Top tips for increasing social media engagement

Top Tips Engagement

You’d have to be living under a rock not to know what social media is and how important it can be for organisations. It’s vital that your charity is on there, and that you’re working towards building up supporters through the platforms the internet has to offer.

Social media is the best way to keep your audience engaged with your brand, and in this ever-competitive sector, we all know how important engagement is. Any potential supporter of yours wants to know who you are, what you’re doing, and how their input is helping to change the world, or impacting the causes they care about. Social media is the best way to get that out to people.

But it can be difficult. It would appear that the Facebook, Twitter and Instagram teams are adamant on making engagement difficult to attain unless you’re willing to pay for it.

Nevertheless, there are free ways to encourage your supporters to interact with your content.

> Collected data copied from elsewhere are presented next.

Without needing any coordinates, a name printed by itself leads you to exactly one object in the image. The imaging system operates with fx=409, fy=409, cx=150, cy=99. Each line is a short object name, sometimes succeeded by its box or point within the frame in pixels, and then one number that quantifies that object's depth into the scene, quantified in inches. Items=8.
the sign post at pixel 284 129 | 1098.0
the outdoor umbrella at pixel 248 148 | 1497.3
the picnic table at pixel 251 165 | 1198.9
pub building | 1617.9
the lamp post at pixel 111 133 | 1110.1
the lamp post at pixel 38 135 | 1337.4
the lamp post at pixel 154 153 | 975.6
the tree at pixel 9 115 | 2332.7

Here’s our advice.

Choose your content wisely

Think about the things you like to engage with on social media. You probably like case studies, nice stories, compelling images and well-edited videos. You probably do not share toolkits, resources, donation requests (unless it’s an emergency response) or PDF downloads of ‘useful content’.

If you’re trying to promote any of that stuff, you need to be clever about the way you do it.

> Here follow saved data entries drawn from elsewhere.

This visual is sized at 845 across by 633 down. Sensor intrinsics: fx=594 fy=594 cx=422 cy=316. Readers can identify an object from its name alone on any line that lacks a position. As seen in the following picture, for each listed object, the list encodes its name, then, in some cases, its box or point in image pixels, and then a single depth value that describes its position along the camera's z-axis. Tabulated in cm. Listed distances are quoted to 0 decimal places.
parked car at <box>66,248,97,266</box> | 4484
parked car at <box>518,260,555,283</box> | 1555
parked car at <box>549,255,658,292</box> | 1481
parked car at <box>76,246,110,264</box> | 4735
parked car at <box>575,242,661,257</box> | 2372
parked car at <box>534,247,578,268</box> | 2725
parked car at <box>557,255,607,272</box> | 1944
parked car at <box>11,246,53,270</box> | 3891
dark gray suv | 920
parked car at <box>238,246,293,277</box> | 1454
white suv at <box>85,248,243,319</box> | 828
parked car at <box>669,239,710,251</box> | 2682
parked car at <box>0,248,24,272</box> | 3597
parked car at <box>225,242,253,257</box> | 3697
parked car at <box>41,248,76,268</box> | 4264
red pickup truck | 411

The bulk of your social media activity should be made up of content your audience would genuinely be expecting to see and engage with on their social media pages, like case studies, videos and interesting imagery. Save the formal stuff. Put it somewhere else.

Know your audience

Who are they? How old are they? What’s their average income? What other content do they regularly engage with? You should be able to answer all of these questions, and the answers should be informing your social media strategy.

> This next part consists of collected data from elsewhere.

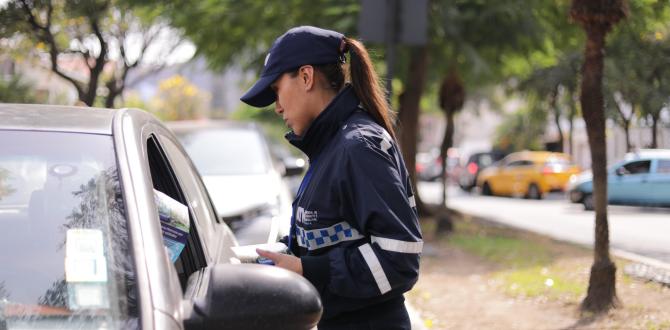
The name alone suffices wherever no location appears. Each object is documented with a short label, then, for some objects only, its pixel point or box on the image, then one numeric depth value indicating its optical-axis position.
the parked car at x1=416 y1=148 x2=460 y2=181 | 41.82
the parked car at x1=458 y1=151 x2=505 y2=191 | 34.88
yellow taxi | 26.54
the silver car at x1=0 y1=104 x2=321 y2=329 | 1.95
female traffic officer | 2.37
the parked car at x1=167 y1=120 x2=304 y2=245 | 7.51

It should go without saying that your content should be built for the people who like you, but you’d be surprised how many charities are missing the mark on this. Think carefully about what your audience would want to see, and make sure you’re producing it.

It’s also very important that you make sure you’re targeting your audience wherever they are. If they’re young people then you need to be on Snapchat and Instagram. If they’re older people, focus your attention on Facebook.

Social giving using Facebook

Be consistent

Post consistently. The Facebook algorithm favours predictability. You must make sure that someone within your organisation is being held accountable for producing content for social media and posting it on a regular basis.

This is not an easy task, so make sure you’re giving them the time they need to do it. There’s no point in posting content that isn’t well put together and properly thought through, or you won’t get the response you require, so make sure that social media management is a specific part of someone’s job description and not an extra task you add to their endless things of important things to do.